REQUIREMENT: Exact transcription of the following records is needed, with every picture dropped.

◇ ◇ ◇ ◇

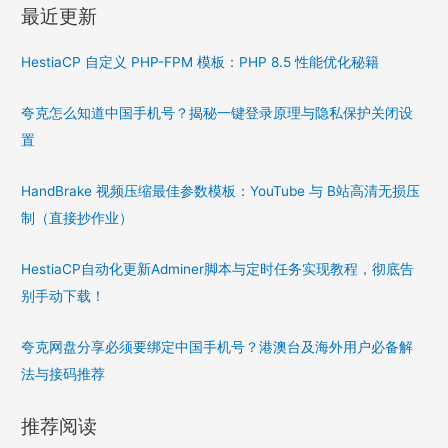
最近更新
HestiaCP 自定义 PHP-FPM 模板：PHP 8.5 性能优化秘籍
夸克怎么知道中国手机号？揭秘一键登录原理与隐私保护关闭设
置
HandBrake 视频压缩最佳参数模板：YouTube 与 B站高清无损压
制（直接抄作业）
HestiaCP自动化更新Adminer脚本与定时任务实现教程，彻底告
别手动下载！
夸克网盘分享必须要绑定中国手机号？港澳台及海外用户必备解
法与接码推荐
推荐阅读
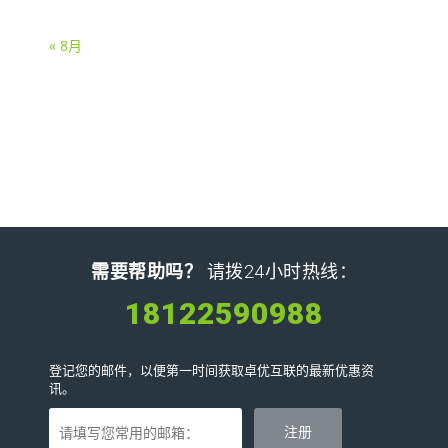
« 8月
需要帮助吗？
请拨24小时热线：
18122590988
登记您的邮件，以便第一时间获取卓优互联的最新优惠资
讯。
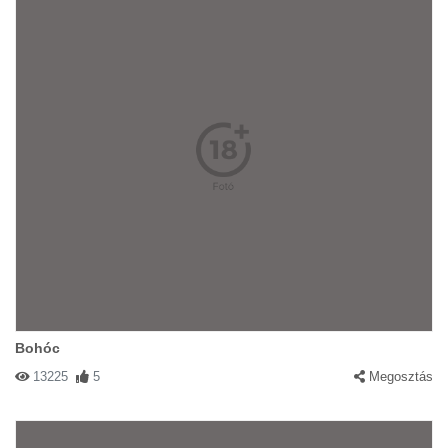
Bohóc
13225
5
Megosztás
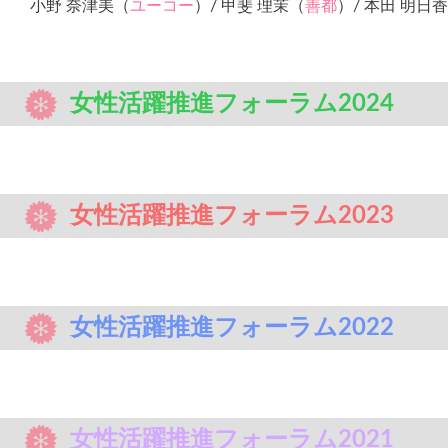
小野 奈津美（
ユーコー
）/ 甲斐 理茉（
善都
）/ 本田 明日
女性活躍推進フォーラム2024
女性活躍推進フォーラム2023
女性活躍推進フォーラム2022
女性活躍推進フォーラム2021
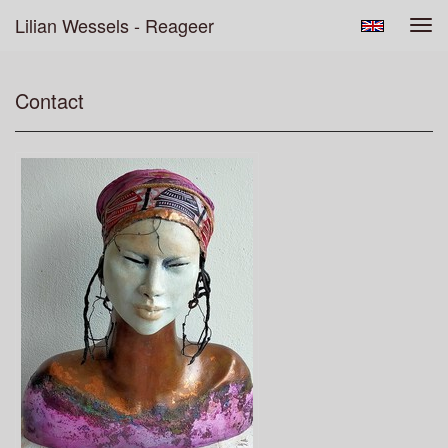
Lilian Wessels - Reageer
Tog
navi
Contact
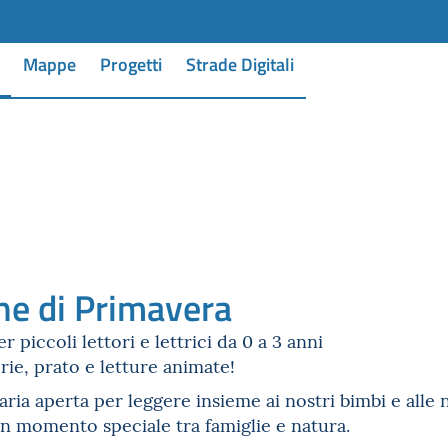
Mappe
Progetti
Strade Digitali
ine di Primavera
 piccoli lettori e lettrici da 0 a 3 anni
rie, prato e letture animate!
aria aperta per leggere insieme ai nostri bimbi e alle 
n momento speciale tra famiglie e natura.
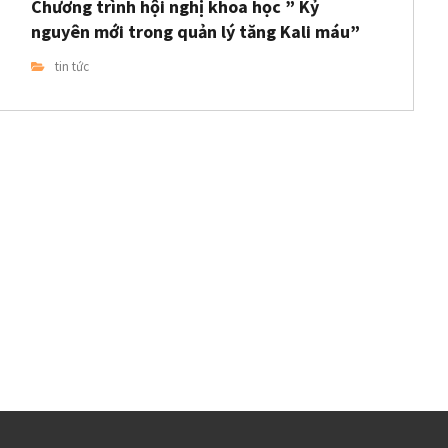
Chương trình hội nghị khoa học ” Kỷ
nguyên mới trong quản lý tăng Kali máu”
tin tức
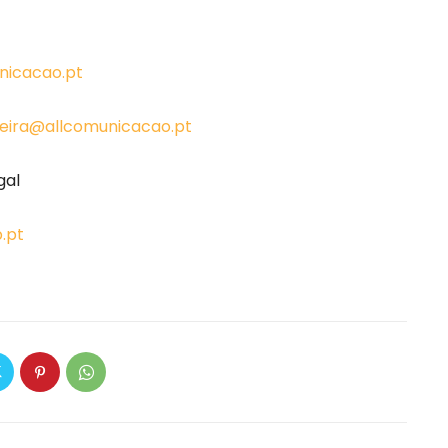
nicacao.pt
reira@allcomunicacao.pt
gal
.pt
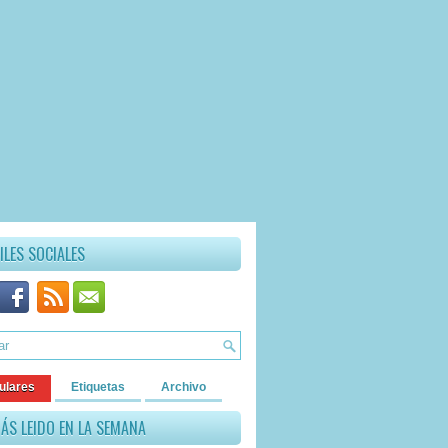
ILES SOCIALES
ulares
Etiquetas
Archivo
ÁS LEIDO EN LA SEMANA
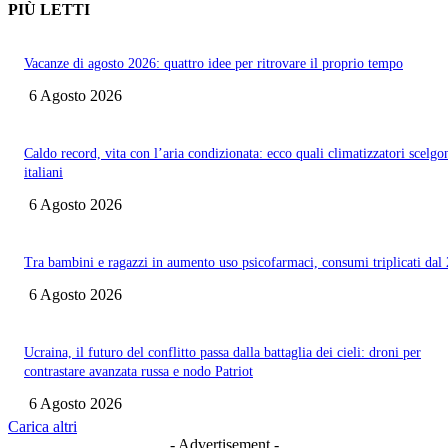
PIÙ LETTI
Vacanze di agosto 2026: quattro idee per ritrovare il proprio tempo
6 Agosto 2026
Caldo record, vita con l’aria condizionata: ecco quali climatizzatori scelgo
italiani
6 Agosto 2026
Tra bambini e ragazzi in aumento uso psicofarmaci, consumi triplicati dal
6 Agosto 2026
Ucraina, il futuro del conflitto passa dalla battaglia dei cieli: droni per
contrastare avanzata russa e nodo Patriot
6 Agosto 2026
Carica altri
- Advertisement -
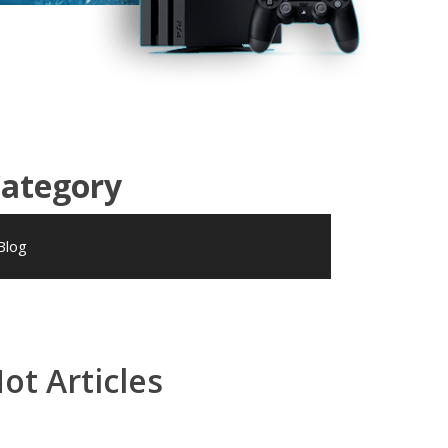
ategory
Blog
ot Articles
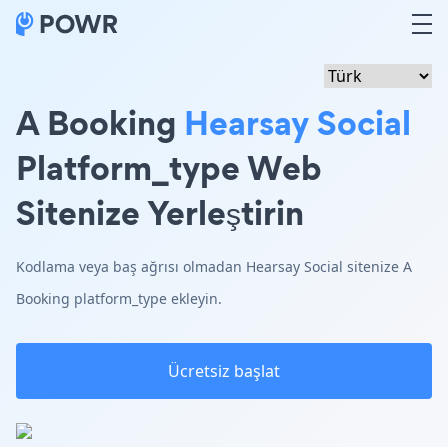
A Booking
Hearsay Social
Platform_type Web
Sitenize Yerleştirin
Kodlama veya baş ağrısı olmadan Hearsay Social sitenize A
Booking platform_type ekleyin.
Ücretsiz başlat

◇ ◇ ◇ ◇

SOLUTION TO THE PROBLEM:
最近更新
HestiaCP 自定义 PHP-FPM 模板：PHP 8.5 性能优化秘籍
夸克怎么知道中国手机号？揭秘一键登录原理与隐私保护关闭设
置
HandBrake 视频压缩最佳参数模板：YouTube 与 B站高清无损压
制（直接抄作业）
HestiaCP自动化更新Adminer脚本与定时任务实现教程，彻底告
别手动下载！
夸克网盘分享必须要绑定中国手机号？港澳台及海外用户必备解
法与接码推荐
推荐阅读
« 8月
需要帮助吗？
请拨24小时热线：
18122590988
登记您的邮件，以便第一时间获取卓优互联的最新优惠资
讯。
Bohóc
13225
5
Megosztás
小野 奈津美（
ユーコー
）/ 甲斐 理茉（
善都
）/ 本田 明日
女性活躍推進フォーラム2024
女性活躍推進フォーラム2023
女性活躍推進フォーラム2022
女性活躍推進フォーラム2021
Lilian Wessels - Reageer
Tog
navi
Contact
Mappe
Progetti
Strade Digitali
ine di Primavera
 piccoli lettori e lettrici da 0 a 3 anni
rie, prato e letture animate!
aria aperta per leggere insieme ai nostri bimbi e alle 
n momento speciale tra famiglie e natura.
Chương trình hội nghị khoa học ” Kỷ
nguyên mới trong quản lý tăng Kali máu”
tin tức
nicacao.pt
reira@allcomunicacao.pt
gal
.pt
ILES SOCIALES
ulares
Etiquetas
Archivo
ÁS LEIDO EN LA SEMANA
PIÙ LETTI
Vacanze di agosto 2026: quattro idee per ritrovare il proprio tempo
6 Agosto 2026
Caldo record, vita con l’aria condizionata: ecco quali climatizzatori scelgo
italiani
6 Agosto 2026
Tra bambini e ragazzi in aumento uso psicofarmaci, consumi triplicati dal
6 Agosto 2026
Ucraina, il futuro del conflitto passa dalla battaglia dei cieli: droni per
contrastare avanzata russa e nodo Patriot
6 Agosto 2026
Carica altri
- Advertisement -
ategory
Blog
ot Articles
A Booking
Hearsay Social
Platform_type Web
Sitenize Yerleştirin
Kodlama veya baş ağrısı olmadan Hearsay Social sitenize A
Booking platform_type ekleyin.
Ücretsiz başlat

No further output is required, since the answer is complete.